Defining Traffic Flow Types for New Network Applications

The systems analysis method for developing networks includes a crucial stage of characterizing the traffic flow patterns for new network applications. You use this information to analyze data flow patterns and select logical and physical network design solutions. Describing traffic flows is based on the flow size, the client/server protocol and the data store used to send traffic over the network. For example, a bidirectional and symmetric HTTP server/client flow might include requests from the client that are small frames (64 bytes or less) to the server that replies with a large stream of data.


Client/server traffic flow denotes the process of one computer program (a client) sending a request to another computer program (a server) to receive a service. In response to the client’s request, the server sends a series of messages containing data. The client-server model is a distributed application framework that divides tasks among servers and clients, which can reside in the same system or communicate through a network or the Internet. The client-server model provides several advantages, including centralized management and safeguarding data with access limits enforced by security policies.

However, it also has some disadvantages. For example, too many clients requesting data from the server at once can cause network congestion or a denial of service.

The server-client connection can only handle small amounts of traffic from several clients simultaneously. In addition, the data packets that travel between a client and server are often modified during transmission, which can result in loss of information or incomplete delivery of the data.

When you characterize client/server traffic, you can analyze the traffic with a protocol analyzer or model it with a network simulator to see what happens when a specific protocol is used. For example, you might use a network simulator to estimate the impact of a particular protocol on voice-over IP (VOIP) traffic. It will help you determine the appropriate logical and physical design solutions to meet your customer’s goals. An intrusion detection system (IDS) keeps track of network data and analyzes it for signatures resembling known assaults. When something suspicious occurs, you are notified. The flow of vehicles continues in the interim. Traffic is also observed by an intrusion prevention system (IPS). To have a better perspective, you can check out Versa Networks.


A terminal server is a computer offering end users a remote desktop service. The end user connects to a terminal server using a remote desktop protocol (RDP) client application. This software package runs on the end device and displays the contents of the session.

Typically, a terminal server includes an RDP client program that allows the end-user to connect and access the terminal server and a session manager component that keeps all sessions separate. The session manager also handles tasks such as allowing users to reconnect to their session when they accidentally close their RDP client.

Despite the decline in terminal/host traffic, networks still use terminals to support applications that require access to specialized hardware such as printers or document scanners. Moreover, thin client applications, which can behave like terminal/host applications, have become very popular.


Peer-to-peer (P2P) network applications enable users to share files and resources among their computers rather than to a central server. These systems can provide massive parallel computing environments, distributed storage and anonymized data routing. P2P networks originated in the late 1990s when broadband Internet access became widely available. As a result, more people began downloading music, movies and other multimedia content over the Internet. Many of these files were copied without permission from the copyright owners.

A peer-to-peer network is a decentralized model of networking in which all interconnected computers act as servers for one another by sharing files and resources, making work faster. There may be better options than peer-to-peer networks for your company. To determine the appropriate type of network for your application, characterize traffic flow and volume. A protocol analyzer or network management system records the load between important sources and destinations. Peer-to-peer networks differ from client/server and terminal/host networks in that users are responsible for storing and backing up their files, which must be accessible by other network participants. In addition, a user’s device usually runs server and client software to support file sharing and resource sharing in a peer-to-peer environment.

Distributed Computing

A network traffic flow is a series of information transfers between communicating entities. It has attributes such as direction, symmetry, routing path and routing options, number of packets, and addresses for each flow end. In a peer-to-peer environment, for example, a network administrator sets up multiple PCs on a local area network (LAN) capable of transmitting symmetrical and bidirectional data. A client on one PC connects to a server on another computer and downloads files or accesses data.

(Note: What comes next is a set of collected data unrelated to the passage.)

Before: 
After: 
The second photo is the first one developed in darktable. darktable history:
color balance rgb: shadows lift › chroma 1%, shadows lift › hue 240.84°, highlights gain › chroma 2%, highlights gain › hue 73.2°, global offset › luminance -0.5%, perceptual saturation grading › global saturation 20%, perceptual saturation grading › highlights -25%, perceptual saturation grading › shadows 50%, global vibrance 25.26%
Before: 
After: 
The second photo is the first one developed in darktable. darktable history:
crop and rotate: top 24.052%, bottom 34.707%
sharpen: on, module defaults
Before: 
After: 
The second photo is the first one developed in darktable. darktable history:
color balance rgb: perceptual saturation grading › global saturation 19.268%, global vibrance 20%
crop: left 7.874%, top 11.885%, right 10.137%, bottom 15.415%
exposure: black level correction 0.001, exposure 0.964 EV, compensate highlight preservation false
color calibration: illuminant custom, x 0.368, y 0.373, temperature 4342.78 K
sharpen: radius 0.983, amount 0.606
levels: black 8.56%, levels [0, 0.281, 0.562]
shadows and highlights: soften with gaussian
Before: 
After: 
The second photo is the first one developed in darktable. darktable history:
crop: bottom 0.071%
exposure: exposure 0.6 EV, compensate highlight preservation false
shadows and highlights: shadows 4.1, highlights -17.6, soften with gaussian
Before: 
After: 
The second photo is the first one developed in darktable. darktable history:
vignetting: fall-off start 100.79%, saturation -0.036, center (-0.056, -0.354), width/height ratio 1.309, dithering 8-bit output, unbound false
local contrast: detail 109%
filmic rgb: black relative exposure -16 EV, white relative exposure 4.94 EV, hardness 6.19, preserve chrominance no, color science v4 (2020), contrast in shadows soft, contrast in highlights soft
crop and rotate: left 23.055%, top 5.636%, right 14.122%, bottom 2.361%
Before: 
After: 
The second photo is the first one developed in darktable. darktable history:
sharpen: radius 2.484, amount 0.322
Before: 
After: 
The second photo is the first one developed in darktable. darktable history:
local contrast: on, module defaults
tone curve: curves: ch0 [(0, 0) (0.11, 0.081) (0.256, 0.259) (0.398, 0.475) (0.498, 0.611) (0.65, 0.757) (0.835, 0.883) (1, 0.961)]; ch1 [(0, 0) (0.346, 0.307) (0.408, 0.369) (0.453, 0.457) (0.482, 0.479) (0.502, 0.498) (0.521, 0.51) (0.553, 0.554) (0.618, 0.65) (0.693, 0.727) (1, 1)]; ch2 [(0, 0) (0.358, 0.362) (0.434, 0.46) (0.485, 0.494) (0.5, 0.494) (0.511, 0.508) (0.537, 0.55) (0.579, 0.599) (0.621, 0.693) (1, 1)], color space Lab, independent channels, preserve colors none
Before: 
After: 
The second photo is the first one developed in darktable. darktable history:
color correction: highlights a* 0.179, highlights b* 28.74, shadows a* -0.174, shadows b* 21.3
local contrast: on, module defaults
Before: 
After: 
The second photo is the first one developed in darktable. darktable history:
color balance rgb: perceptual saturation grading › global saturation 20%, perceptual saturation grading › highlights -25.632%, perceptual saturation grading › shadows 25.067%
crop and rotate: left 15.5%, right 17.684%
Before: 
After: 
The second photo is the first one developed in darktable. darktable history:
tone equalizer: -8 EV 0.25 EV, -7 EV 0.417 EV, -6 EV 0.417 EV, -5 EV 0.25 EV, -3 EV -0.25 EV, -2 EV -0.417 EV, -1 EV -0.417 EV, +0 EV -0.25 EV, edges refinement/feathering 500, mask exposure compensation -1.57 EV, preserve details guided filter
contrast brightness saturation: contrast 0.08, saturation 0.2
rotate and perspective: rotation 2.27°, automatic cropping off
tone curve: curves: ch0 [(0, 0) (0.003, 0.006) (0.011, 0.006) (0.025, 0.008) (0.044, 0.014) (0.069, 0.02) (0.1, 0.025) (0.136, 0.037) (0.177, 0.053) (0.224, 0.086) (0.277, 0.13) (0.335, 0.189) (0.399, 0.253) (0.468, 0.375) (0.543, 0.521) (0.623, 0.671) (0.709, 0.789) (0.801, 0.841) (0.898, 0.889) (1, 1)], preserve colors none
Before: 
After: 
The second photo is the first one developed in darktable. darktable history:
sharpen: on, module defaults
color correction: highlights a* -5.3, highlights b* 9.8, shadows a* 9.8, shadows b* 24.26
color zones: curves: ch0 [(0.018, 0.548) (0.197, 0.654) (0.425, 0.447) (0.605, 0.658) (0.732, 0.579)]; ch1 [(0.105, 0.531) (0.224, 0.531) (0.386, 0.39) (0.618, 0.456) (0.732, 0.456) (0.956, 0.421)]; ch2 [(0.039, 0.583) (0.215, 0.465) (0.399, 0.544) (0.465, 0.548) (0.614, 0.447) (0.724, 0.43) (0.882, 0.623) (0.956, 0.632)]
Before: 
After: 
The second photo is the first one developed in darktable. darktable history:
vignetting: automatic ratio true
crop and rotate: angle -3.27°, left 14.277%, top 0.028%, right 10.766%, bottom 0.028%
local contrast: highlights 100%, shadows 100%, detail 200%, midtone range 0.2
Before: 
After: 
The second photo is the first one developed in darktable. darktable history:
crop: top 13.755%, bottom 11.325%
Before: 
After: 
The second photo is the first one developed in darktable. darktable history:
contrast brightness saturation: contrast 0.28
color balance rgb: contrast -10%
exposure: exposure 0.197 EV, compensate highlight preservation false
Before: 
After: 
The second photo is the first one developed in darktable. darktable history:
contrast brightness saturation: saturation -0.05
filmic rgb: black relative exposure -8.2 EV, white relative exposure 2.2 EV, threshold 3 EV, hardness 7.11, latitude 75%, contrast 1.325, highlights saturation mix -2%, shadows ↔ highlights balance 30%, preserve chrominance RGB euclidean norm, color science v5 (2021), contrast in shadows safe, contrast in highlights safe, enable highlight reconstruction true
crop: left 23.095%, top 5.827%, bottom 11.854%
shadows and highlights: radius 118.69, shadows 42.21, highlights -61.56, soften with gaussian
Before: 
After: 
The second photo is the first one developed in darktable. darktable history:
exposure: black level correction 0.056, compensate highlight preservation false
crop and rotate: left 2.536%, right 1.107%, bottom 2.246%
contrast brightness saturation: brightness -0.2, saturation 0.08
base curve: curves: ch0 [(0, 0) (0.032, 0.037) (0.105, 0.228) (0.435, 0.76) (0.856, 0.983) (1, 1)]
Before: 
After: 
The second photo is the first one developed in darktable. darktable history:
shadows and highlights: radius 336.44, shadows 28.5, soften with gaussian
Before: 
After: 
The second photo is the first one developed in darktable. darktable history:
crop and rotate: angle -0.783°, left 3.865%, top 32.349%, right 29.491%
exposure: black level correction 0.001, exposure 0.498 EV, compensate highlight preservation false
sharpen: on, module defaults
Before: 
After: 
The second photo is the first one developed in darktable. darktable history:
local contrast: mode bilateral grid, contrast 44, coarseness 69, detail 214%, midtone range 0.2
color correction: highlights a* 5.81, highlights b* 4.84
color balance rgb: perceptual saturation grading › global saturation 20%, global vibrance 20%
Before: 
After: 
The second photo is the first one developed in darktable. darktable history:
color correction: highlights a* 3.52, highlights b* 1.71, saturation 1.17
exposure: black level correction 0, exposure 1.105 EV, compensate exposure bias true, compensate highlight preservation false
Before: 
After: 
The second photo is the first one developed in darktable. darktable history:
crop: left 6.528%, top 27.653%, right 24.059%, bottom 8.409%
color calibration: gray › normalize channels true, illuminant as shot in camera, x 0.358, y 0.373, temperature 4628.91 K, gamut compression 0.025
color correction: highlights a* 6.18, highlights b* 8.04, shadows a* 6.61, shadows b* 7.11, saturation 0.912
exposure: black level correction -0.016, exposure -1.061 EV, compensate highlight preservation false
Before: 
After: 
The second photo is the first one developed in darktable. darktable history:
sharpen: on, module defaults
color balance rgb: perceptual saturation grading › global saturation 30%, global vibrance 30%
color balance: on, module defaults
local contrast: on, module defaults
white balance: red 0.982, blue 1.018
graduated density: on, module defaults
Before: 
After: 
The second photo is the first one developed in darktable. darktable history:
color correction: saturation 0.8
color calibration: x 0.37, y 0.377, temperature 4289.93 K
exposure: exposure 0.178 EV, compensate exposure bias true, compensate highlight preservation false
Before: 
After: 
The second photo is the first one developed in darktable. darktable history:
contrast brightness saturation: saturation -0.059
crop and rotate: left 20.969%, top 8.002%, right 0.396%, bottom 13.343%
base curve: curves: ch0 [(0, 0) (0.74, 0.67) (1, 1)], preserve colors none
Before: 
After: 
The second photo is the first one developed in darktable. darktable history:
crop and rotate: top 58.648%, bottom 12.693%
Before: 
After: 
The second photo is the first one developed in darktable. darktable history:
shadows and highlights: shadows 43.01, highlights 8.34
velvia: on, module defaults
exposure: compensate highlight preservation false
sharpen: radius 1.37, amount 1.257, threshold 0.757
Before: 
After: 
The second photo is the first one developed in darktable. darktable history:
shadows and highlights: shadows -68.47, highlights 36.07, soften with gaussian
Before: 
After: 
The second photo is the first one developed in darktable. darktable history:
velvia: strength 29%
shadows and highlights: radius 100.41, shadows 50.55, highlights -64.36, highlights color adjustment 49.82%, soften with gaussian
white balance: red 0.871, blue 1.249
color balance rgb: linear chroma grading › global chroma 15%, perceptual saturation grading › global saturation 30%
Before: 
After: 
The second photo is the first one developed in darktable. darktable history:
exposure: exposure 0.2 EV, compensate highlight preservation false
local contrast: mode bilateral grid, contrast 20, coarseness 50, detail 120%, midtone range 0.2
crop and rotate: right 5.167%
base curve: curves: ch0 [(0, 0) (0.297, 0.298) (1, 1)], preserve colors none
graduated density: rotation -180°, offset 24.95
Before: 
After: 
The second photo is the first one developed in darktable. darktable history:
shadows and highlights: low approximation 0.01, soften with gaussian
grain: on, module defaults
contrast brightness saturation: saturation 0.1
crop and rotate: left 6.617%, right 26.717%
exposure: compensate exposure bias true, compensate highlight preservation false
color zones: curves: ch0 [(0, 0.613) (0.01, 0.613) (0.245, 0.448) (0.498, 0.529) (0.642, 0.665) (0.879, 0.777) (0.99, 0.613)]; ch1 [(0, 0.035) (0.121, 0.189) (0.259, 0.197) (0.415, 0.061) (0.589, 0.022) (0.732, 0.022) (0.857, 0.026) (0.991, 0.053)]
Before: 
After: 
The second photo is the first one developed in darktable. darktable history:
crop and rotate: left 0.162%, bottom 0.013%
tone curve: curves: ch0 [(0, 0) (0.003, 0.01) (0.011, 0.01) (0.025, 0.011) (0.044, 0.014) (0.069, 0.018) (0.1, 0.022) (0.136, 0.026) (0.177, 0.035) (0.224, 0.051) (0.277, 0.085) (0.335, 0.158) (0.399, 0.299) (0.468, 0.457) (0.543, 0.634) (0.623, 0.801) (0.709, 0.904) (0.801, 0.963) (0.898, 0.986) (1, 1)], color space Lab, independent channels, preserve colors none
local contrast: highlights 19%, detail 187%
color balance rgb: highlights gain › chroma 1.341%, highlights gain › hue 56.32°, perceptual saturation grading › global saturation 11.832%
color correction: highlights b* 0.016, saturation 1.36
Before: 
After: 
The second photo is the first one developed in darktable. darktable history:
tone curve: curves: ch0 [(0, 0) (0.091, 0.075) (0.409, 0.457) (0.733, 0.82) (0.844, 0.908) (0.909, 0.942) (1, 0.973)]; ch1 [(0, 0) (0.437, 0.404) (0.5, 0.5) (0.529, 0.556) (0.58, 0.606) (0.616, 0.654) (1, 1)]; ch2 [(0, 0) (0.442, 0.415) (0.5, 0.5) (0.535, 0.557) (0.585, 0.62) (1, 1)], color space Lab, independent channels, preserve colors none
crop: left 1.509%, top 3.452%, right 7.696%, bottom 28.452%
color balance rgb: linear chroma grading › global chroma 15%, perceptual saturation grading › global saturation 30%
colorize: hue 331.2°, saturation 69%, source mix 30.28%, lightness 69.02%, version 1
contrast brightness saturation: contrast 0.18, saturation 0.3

Concurrency: Distributed systems are characterized by their ability to perform computing tasks simultaneously and without using a “global clock.” They also tend to have higher availability and fault tolerance, as nodes can continue to operate without disrupting overall computation.

Transparency: A distributed system is transparent to an external programmer or end user, as the underlying components are asynchronous and don’t have a centralized architecture. It makes creating new computational systems and expanding their functionality easier.

Heterogeneity: Distributed systems have a wide range of hardware, middleware, software and operating systems. It allows for expanding computing capabilities and applications without re-architecting the entire strategy.

Aside from being used in many day-to-day applications, distributed systems are often used in research. For example, scientists use distributed systems to visualize molecular models in three dimensions, which allows them to reduce the time it takes to process X-rays and other complex images. Engineers also use distributed systems to improve product design and speed up the construction of complicated structures.